▶ Problem to work on:
Retype, word for word, the lines from the first line of the entries through the line that holds "to be active"; leave out the pictures.

Saved entries:
------------------------------------------------------------------------
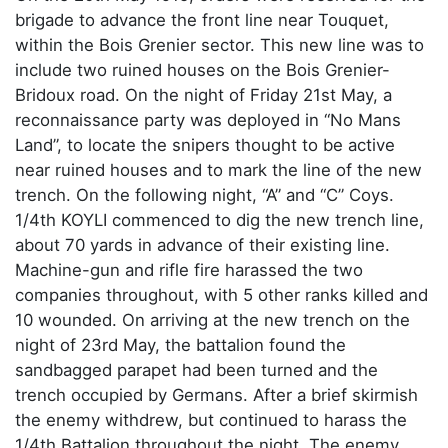
brigade to advance the front line near Touquet,
within the Bois Grenier sector. This new line was to
include two ruined houses on the Bois Grenier-
Bridoux road. On the night of Friday 21st May, a
reconnaissance party was deployed in “No Mans
Land”, to locate the snipers thought to be active
near ruined houses and to mark the line of the new
trench. On the following night, “A” and “C” Coys.
1/4th KOYLI commenced to dig the new trench line,
about 70 yards in advance of their existing line.
Machine-gun and rifle fire harassed the two
companies throughout, with 5 other ranks killed and
10 wounded. On arriving at the new trench on the
night of 23rd May, the battalion found the
sandbagged parapet had been turned and the
trench occupied by Germans. After a brief skirmish
the enemy withdrew, but continued to harass the
1/4th Battalion throughout the night. The enemy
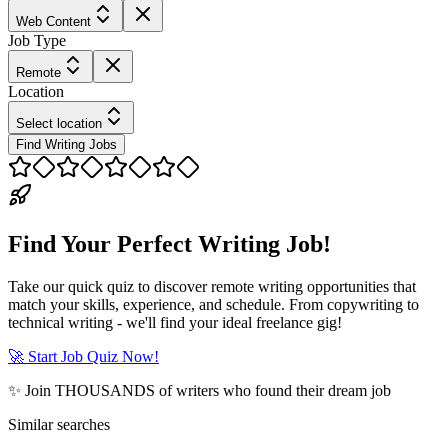
Web Content
Job Type
Remote
Location
Select location
Find Writing Jobs
Find Your Perfect Writing Job!
Take our quick quiz to discover remote writing opportunities that
match your skills, experience, and schedule. From copywriting to
technical writing - we'll find your ideal freelance gig!
🚀 Start Job Quiz Now!
✨ Join THOUSANDS of writers who found their dream job
Similar searches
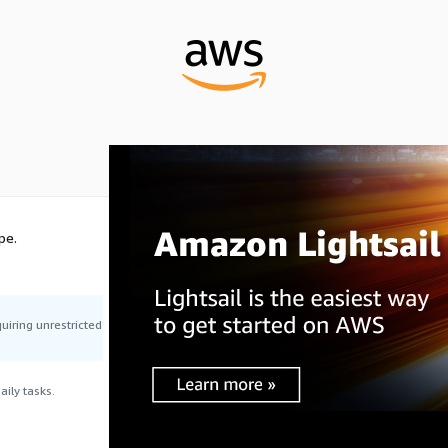
pe.
uiring unrestricted
ily tasks.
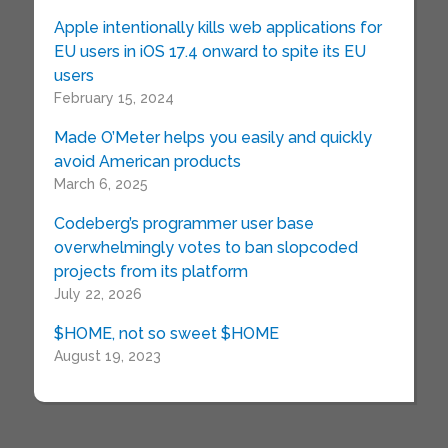
Apple intentionally kills web applications for
EU users in iOS 17.4 onward to spite its EU
users
February 15, 2024
Made O’Meter helps you easily and quickly
avoid American products
March 6, 2025
Codeberg’s programmer user base
overwhelmingly votes to ban slopcoded
projects from its platform
July 22, 2026
$HOME, not so sweet $HOME
August 19, 2023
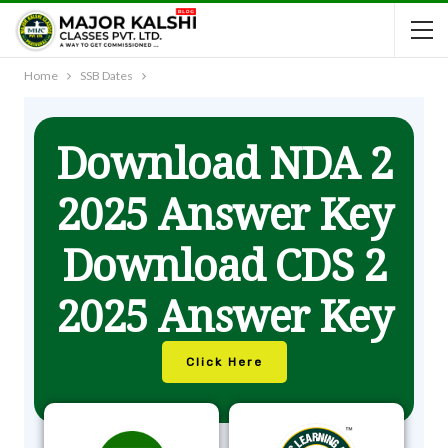
Home
SSB Dates
Download NDA 2
2025 Answer Key
Download CDS 2
2025 Answer Key
Click Here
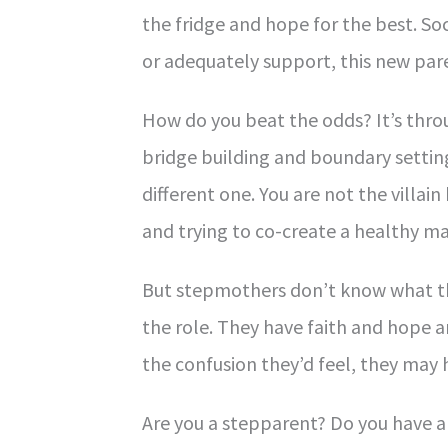
the fridge and hope for the best. S
or adequately support, this new pare
How do you beat the odds? It’s throu
bridge building and boundary setting
different one. You are not the villain
and trying to co-create a healthy ma
But stepmothers don’t know what th
the role. They have faith and hope a
the confusion they’d feel, they may 
Are you a stepparent? Do you have a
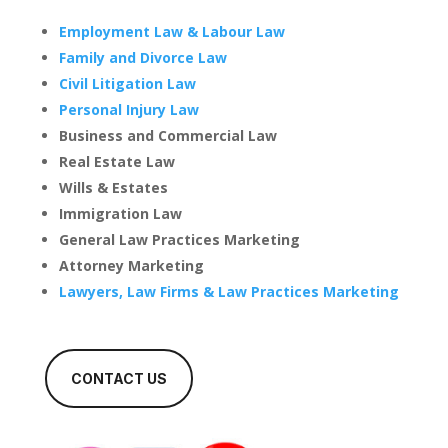
Employment Law & Labour Law
Family and Divorce Law
Civil Litigation Law
Personal Injury Law
Business and Commercial Law
Real Estate Law
Wills & Estates
Immigration Law
General Law Practices Marketing
Attorney Marketing
Lawyers, Law Firms & Law Practices Marketing
CONTACT US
------------------------------------------------------------------------
▶ Exercise solution:
brigade to advance the front line near Touquet,
within the Bois Grenier sector. This new line was to
include two ruined houses on the Bois Grenier-
Bridoux road. On the night of Friday 21st May, a
reconnaissance party was deployed in “No Mans
Land”, to locate the snipers thought to be active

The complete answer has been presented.